1917: Having seen some of the social problems created by World War 1 Melvin Jones, a Chicago businessman, told members of his local business club that they should look beyond their own business issues and do more to help their local communities and those of others around the world.

That led to his club contacting other similar clubs and organisations across the USA and at a meeting of them all on 7th June 2017 the International Association of Lions Clubs was formed.

It’s guiding principle is and remains “unselfish service to others”.  Hence the Lions motto is “We Serve!”

1925: Helen Keller, an American author, political activist, and lecturer and the first deaf-blind person to earn a Bachelor of Arts degree, challenged Lions to become ‘Knights of the Blind’. Lions adopted Sight Conservation and work for the blind as a major service activity which continues to this day.  Just 5 years later Lion George Bonham creates the first ‘white stick’ to aid visually impaired people.

1945: Lions assist in drafting the United Nations Charter and have been part of the NGO section of the UN ever since.

1957: Lions launch youth programs including Leo Clubs, with the aim of encouraging community service & involvement from a young age.

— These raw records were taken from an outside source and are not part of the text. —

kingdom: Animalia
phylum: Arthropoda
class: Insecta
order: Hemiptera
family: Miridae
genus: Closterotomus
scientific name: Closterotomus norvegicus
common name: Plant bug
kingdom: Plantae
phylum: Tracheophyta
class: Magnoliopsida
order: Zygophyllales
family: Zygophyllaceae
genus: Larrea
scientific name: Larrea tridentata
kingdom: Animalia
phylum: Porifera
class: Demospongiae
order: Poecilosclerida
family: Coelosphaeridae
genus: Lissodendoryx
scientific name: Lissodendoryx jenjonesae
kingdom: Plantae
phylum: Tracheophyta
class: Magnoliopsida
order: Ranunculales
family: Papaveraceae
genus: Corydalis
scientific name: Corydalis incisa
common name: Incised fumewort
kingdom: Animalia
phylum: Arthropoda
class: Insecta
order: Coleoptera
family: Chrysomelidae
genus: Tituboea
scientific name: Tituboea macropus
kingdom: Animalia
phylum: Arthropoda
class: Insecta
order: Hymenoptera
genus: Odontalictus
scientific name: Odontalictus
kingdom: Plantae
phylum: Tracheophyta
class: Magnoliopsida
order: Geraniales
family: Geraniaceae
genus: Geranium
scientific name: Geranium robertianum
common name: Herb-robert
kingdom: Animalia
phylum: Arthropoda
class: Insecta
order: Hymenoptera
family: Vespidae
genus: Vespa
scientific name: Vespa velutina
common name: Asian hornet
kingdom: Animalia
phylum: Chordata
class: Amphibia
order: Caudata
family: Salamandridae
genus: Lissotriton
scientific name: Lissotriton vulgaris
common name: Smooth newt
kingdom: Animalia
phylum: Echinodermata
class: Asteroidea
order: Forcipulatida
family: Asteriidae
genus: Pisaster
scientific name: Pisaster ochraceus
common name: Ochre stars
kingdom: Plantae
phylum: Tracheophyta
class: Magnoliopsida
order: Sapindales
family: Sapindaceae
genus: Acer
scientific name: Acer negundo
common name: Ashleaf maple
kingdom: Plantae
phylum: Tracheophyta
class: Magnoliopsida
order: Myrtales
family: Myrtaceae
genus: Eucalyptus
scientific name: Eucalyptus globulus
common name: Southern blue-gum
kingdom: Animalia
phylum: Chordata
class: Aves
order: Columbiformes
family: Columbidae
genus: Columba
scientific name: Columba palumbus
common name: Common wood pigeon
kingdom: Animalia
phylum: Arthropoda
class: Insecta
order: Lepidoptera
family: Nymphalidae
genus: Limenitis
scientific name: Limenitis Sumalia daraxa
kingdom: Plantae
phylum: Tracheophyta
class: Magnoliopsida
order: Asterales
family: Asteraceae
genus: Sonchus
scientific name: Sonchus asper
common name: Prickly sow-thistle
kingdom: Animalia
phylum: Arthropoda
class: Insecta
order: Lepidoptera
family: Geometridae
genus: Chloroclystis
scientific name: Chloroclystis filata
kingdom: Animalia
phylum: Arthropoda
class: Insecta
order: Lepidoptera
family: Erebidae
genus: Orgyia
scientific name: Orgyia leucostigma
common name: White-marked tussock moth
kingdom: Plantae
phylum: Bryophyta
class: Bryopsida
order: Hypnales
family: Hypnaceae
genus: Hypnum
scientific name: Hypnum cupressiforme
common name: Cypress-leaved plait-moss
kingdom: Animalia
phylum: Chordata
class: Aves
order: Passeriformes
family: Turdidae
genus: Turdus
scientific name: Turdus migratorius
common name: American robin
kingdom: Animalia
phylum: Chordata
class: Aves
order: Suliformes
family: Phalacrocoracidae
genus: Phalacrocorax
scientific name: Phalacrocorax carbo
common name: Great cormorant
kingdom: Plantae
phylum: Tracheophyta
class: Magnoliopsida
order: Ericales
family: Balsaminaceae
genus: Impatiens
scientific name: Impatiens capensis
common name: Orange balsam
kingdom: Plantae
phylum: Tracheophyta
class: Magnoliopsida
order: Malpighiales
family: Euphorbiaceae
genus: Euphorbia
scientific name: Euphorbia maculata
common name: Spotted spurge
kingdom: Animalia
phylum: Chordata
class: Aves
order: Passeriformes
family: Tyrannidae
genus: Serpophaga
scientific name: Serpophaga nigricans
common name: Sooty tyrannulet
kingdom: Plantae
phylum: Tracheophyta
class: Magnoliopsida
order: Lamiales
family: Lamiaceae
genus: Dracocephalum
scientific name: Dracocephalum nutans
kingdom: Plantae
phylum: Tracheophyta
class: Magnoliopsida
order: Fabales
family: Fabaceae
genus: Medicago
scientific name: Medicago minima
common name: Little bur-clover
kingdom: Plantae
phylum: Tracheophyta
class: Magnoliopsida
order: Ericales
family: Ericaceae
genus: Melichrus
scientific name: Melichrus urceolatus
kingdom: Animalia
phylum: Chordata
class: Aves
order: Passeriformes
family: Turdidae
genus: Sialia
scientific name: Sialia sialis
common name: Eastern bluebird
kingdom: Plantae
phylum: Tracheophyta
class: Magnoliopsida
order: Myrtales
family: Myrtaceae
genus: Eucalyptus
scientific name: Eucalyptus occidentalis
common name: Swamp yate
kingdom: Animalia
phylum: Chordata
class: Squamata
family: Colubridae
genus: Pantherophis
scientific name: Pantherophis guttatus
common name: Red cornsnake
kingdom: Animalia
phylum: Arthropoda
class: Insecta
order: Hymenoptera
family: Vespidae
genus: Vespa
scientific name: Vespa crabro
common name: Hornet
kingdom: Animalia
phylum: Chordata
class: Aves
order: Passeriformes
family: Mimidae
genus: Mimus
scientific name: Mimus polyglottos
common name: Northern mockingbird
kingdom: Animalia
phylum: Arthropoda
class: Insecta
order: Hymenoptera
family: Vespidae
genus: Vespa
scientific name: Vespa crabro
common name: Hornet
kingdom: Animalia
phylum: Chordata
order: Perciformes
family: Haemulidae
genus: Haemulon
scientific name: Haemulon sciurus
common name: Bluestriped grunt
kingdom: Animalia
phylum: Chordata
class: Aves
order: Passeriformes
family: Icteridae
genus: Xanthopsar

1968: Lions Clubs International Foundation (LCIF) was established. This is Lions helping Lions around the world by assisting with large scale humanitarian projects that are too costly for local Lions clubs to finance on their own.

1987: the constitution of Lions Clubs International was amended to allow women to become members. Women now represent the fastest growing segment of new members.

1990: SightFirst campaign was launched to help restore sight & prevent blindness on a global scale.

2007: the Financial Times ranked LCIF as the best non-governmental organisation worldwide to partner with.

2017: Lions celebrate a century of service. The centennial international convention was held in Chicago where it all started!

Lions today are on a Mission to serve

Our Mission is “to empower volunteers to serve their communities, meet humanitarian needs, encourage peace and promote international understanding through Lions clubs”. Lions Clubs International aims to be a global leader in community & humanitarian service. There are currently 47,000 Lions clubs comprising 1.4 million members in over 200 countries throughout the world.